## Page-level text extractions
^^^^^^^^
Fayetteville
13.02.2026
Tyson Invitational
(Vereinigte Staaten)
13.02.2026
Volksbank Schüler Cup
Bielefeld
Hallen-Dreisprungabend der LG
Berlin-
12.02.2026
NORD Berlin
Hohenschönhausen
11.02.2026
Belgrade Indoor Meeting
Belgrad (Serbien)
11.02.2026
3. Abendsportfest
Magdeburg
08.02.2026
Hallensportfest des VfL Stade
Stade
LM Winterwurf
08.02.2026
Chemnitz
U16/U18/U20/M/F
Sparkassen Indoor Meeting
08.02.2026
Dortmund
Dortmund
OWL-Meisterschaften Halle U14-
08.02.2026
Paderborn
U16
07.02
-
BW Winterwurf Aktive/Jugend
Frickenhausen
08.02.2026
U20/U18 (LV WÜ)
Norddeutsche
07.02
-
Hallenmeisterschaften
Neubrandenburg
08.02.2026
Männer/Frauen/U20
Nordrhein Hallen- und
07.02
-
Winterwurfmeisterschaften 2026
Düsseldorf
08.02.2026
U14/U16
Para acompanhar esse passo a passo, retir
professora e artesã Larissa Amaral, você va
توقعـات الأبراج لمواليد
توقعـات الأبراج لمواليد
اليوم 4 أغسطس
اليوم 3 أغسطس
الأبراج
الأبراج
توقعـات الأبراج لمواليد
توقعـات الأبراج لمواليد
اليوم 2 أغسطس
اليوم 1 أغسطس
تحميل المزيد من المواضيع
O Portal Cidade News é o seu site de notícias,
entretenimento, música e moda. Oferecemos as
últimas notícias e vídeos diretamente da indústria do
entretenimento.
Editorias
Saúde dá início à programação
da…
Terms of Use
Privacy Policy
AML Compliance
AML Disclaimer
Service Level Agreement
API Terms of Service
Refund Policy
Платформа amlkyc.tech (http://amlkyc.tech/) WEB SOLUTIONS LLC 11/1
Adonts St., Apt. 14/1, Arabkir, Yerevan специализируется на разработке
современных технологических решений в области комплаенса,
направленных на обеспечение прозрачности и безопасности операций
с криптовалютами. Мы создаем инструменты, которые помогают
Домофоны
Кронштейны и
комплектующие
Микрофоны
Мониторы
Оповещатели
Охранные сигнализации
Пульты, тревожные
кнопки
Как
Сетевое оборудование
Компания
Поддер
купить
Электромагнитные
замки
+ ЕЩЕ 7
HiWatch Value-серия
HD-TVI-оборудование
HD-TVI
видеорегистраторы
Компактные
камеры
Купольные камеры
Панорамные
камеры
^^^^^^^^
Every line in the records that holds the word "Meeting" should be copied into the answer.

Belgrade Indoor Meeting
Sparkassen Indoor Meeting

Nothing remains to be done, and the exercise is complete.